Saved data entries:
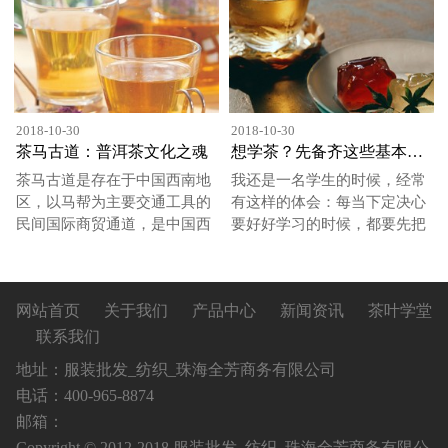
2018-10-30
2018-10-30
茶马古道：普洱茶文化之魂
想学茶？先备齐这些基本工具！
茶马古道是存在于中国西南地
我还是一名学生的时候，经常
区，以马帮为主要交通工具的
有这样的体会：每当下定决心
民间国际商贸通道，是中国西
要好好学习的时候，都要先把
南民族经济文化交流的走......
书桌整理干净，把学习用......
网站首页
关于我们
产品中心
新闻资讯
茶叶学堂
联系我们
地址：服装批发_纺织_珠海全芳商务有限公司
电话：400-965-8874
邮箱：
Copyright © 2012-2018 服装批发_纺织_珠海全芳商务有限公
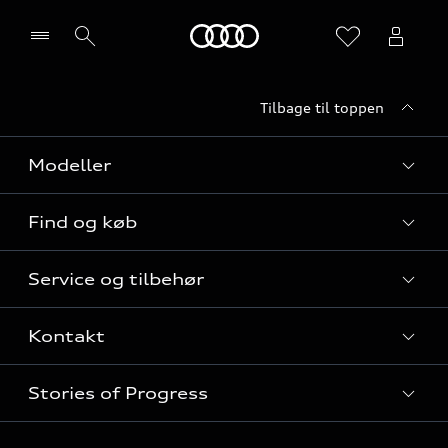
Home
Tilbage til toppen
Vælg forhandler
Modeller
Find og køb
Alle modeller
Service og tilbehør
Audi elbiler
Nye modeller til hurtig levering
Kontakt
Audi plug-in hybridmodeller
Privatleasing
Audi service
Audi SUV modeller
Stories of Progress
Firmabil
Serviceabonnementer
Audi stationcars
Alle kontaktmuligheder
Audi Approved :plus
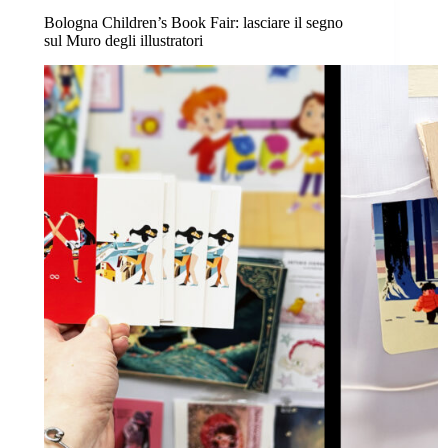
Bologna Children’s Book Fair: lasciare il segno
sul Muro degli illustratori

**What to work on:**
Repeat the text read from the listing above with every "Audi" changed to "Volvo" and all other lines kept the same. Leave the pictures out.

**Response to this exercise:**
2018-10-30
2018-10-30
茶马古道：普洱茶文化之魂
想学茶？先备齐这些基本工具！
茶马古道是存在于中国西南地
我还是一名学生的时候，经常
区，以马帮为主要交通工具的
有这样的体会：每当下定决心
民间国际商贸通道，是中国西
要好好学习的时候，都要先把
南民族经济文化交流的走......
书桌整理干净，把学习用......
网站首页
关于我们
产品中心
新闻资讯
茶叶学堂
联系我们
地址：服装批发_纺织_珠海全芳商务有限公司
电话：400-965-8874
邮箱：
Copyright © 2012-2018 服装批发_纺织_珠海全芳商务有限公
Home
Tilbage til toppen
Vælg forhandler
Modeller
Find og køb
Alle modeller
Service og tilbehør
Volvo elbiler
Nye modeller til hurtig levering
Kontakt
Volvo plug-in hybridmodeller
Privatleasing
Volvo service
Volvo SUV modeller
Stories of Progress
Firmabil
Serviceabonnementer
Volvo stationcars
Alle kontaktmuligheder
Volvo Approved :plus
Bologna Children’s Book Fair: lasciare il segno
sul Muro degli illustratori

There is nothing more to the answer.